That there should be so great a concentration of vitality, so large a world contained within the mind of a single man, must in the end have been fatal to civilization. The time had come for the Supreme Arbiter to decide. Probably a murmur of complaint had come from those principles and elements on which the ordering of all things, moral and material, depends. The reek of blood, the over-filled graveyard, the weeping mother, these are powerful arguments. When the earth is overcharged with suffering, a mysterious lament rising from the shadows is heard in the heights.

Napoleon had been impeached in Heaven and his fall decreed; he was troublesome to God.

Waterloo was not a battle but a change in the direction of the world.

The plateau of Mont-Saint-Jean

Simultaneously with the disclosure of the ravine the guns were unmasked. Sixty cannon and the musket-fire from thirteen squares ravaged the cuirassiers at point-blank range. The intrepid General Delord greeted his enemies with a military salute, and the charge of the cuirassiers continued without a pause. The disaster of the sunken lane had decimated but not dismayed them. They were men of the kind whose hearts grow larger as their numbers shrink.

Only Wathier’s column had suffered. Delord’s column, which Ney had caused to veer to the left, as though he suspected a trap, was still intact. Galloping ventre à terre, reins loose, pistol in hand and sabre between the teeth, the cuirassiers charged the English squares.

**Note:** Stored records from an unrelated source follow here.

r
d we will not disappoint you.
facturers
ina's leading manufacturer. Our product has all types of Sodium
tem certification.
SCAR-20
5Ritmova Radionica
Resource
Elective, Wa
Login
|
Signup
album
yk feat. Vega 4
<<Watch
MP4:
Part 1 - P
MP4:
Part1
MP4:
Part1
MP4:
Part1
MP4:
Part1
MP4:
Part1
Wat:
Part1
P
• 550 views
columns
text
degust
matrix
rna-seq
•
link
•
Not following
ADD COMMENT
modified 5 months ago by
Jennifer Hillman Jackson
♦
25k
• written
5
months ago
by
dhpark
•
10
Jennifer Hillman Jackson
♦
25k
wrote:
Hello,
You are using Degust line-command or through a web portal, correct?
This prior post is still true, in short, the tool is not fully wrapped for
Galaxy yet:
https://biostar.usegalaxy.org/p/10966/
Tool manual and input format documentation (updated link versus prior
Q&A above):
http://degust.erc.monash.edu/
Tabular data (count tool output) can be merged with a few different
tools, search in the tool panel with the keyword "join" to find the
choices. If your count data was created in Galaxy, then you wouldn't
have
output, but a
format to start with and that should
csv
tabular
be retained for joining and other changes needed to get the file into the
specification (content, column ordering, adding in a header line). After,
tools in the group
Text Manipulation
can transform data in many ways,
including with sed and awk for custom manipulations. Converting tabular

There are moments in battle when the souls of men so harden as to turn flesh to stone. Beneath this furious assault the English forces were unshaken. The mêlée was indescribable. The squares were attacked on all sides, ringed round with an inferno of assailants, and stayed immovable. The first row, kneeling, met the horsemen with their bayonets while the second row fired; and behind the second row the gunners of the light artillery reloaded. The ranks parted to allow the discharge of grape-shot and then re-closed. The cuirassiers’ answer was to crush them, the huge horses trampling down the men and overleaping the bayonets to plunge gigantically within those living walls. The hail of fire ploughed gaps in the ranks of the cuirassiers and the cuirassiers forced breaches in the squares. The squares shrank in size as their numbers diminished, but they did not break, and they kept up a ceaseless fire against their assailants. The battle assumed a monstrous aspect, with the squares ceasing to be formations of men and becoming craters, the horsemen ceasing to be cavalry and becoming a tempest, every square a volcano enveloped in a thunder-cloud, lava defying the lightning.

The square on the extreme right, the most vulnerable of all being partly isolated, was almost annihilated in the first assault. It consisted of the 75th Highland regiment. Indifferent to the slaughter around him, the regimental piper, seated on a drum, continued to play airs that were the echo of his native forests, lakes, and hills. Those Scotsmen died remembering Ben Nevis as the Greeks had died remembering Argos – until a sabre-stroke, cutting down both bagpipe and the arm that held it, put an end to the lament.

The cuirassiers, relatively few in numbers and further weakened by the disaster of the sunken lane, were opposed to nearly the whole strength of Wellington’s army, but they seemed to multiply, each man to possess the strength of ten. Certain of the Hanoverian battalions showed signs of giving ground, and seeing this Wellington bethought him of his own cavalry. If Napoleon at the same moment had thought of his infantry he would have won the battle. This oversight was his fatal error.

Suddenly the attacking cuirassiers found themselves under a two-fold attack, the infantry squares in front of them and in their rear Somerset with his fourteen hundred dragoons. On his right was Dornberg with the German Light Horse, and on his left Trip with the Belgian heavy cavalry. The cuirassiers were thus attacked on all sides, but they were a whirlwind, their bravery beyond words. Only Englishmen of equal stature could confront Frenchmen such as these.

It was no longer a conflict of men but of shadows, furies, spirits exalted in a tempest of high courage amid the flashing of swords. Within minutes Somerset’s fourteen hundred dragoons had been reduced to eight hundred, and Fuller, their lieutenant-colonel, was dead.